**Text under study**
How I Got Kicked Out of Russia

It’s a Friday night, 6 p.m., pitch black, minus-22 degrees Fahrenheit. I’m back in my hotel room in Vladimir, a small town 200 kilometers from Moscow, when I get a call from the receptionist asking me to come downstairs. She has “something to ask me.” Strangely, she refuses to speak on the phone and wants me to come to her.

When I see the five stern-looking men standing by the counter at reception, I realize that I should have stayed in my room. Two of them introduce themselves, badges in hand, as agents from the Federal Migration Service (F.M.S.). “Papers, please.” In Russia, foreigners must register with the police at every stop during their travels; hotels take care of the paperwork. I know the rule and follow it, but apparently that’s not good enough this time.

Looking over my passport, one of the agents grumbles, “You broke the law.” “What law?” No answer. The two henchmen are getting impatient. “Well, if you want to know, you’ll have to follow us. It won’t take long.”

Do I really have a choice? I get into an unmarked car. Ten minutes later, we arrive at the F.M.S. station; I won’t be let out of it until a little bit before midnight, four hours of interrogation later. A “little boss” introduces himself — they won’t take me to the “big boss,” a colonel, until papers need to be signed.

**Data excerpts**
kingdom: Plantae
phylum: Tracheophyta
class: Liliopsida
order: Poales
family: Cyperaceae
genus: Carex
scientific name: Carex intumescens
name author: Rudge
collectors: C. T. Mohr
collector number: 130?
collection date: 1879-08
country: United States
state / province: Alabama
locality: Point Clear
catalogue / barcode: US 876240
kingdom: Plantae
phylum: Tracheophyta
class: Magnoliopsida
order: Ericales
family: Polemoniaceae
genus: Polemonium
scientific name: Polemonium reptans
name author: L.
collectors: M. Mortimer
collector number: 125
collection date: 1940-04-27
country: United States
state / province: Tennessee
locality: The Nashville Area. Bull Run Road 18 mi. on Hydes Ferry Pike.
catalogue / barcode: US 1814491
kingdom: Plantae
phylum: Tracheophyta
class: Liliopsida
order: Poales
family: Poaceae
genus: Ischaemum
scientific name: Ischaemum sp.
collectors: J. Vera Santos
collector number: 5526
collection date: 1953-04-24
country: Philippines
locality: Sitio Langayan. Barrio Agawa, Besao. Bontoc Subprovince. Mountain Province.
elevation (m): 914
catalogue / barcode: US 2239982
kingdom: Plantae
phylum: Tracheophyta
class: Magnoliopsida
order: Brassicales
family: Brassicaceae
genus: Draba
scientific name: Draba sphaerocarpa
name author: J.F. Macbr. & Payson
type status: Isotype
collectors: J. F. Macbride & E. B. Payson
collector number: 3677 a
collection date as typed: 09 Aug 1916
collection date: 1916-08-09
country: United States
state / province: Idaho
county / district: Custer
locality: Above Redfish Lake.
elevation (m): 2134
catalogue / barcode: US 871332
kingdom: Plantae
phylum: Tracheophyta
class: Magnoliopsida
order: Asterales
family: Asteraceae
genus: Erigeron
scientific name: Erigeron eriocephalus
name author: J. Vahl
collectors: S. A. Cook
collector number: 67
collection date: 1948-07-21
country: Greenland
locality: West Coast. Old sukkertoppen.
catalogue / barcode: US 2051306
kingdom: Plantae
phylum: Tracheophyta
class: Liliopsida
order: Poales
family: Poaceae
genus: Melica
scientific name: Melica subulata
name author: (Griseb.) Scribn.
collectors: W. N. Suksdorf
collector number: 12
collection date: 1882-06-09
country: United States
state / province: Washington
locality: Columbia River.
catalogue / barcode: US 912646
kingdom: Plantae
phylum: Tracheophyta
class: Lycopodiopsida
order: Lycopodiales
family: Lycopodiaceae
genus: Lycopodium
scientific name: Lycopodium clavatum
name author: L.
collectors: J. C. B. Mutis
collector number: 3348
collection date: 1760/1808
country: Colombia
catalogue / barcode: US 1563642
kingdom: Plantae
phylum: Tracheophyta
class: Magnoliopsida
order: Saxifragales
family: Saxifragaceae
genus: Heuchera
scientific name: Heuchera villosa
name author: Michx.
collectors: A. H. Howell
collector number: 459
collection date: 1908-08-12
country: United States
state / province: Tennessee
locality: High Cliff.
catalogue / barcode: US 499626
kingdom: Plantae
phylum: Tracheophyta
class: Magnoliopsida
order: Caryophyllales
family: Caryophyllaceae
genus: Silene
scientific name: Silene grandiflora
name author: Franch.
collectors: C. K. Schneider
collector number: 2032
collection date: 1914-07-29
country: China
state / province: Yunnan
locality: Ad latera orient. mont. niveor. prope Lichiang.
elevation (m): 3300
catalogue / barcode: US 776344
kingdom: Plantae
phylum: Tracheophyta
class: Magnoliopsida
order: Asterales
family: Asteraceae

**Exercise aim**
Retype the full account of being kicked out of Russia, word for word.

**Answer box**
How I Got Kicked Out of Russia

It’s a Friday night, 6 p.m., pitch black, minus-22 degrees Fahrenheit. I’m back in my hotel room in Vladimir, a small town 200 kilometers from Moscow, when I get a call from the receptionist asking me to come downstairs. She has “something to ask me.” Strangely, she refuses to speak on the phone and wants me to come to her.

When I see the five stern-looking men standing by the counter at reception, I realize that I should have stayed in my room. Two of them introduce themselves, badges in hand, as agents from the Federal Migration Service (F.M.S.). “Papers, please.” In Russia, foreigners must register with the police at every stop during their travels; hotels take care of the paperwork. I know the rule and follow it, but apparently that’s not good enough this time.

Looking over my passport, one of the agents grumbles, “You broke the law.” “What law?” No answer. The two henchmen are getting impatient. “Well, if you want to know, you’ll have to follow us. It won’t take long.”

Do I really have a choice? I get into an unmarked car. Ten minutes later, we arrive at the F.M.S. station; I won’t be let out of it until a little bit before midnight, four hours of interrogation later. A “little boss” introduces himself — they won’t take me to the “big boss,” a colonel, until papers need to be signed.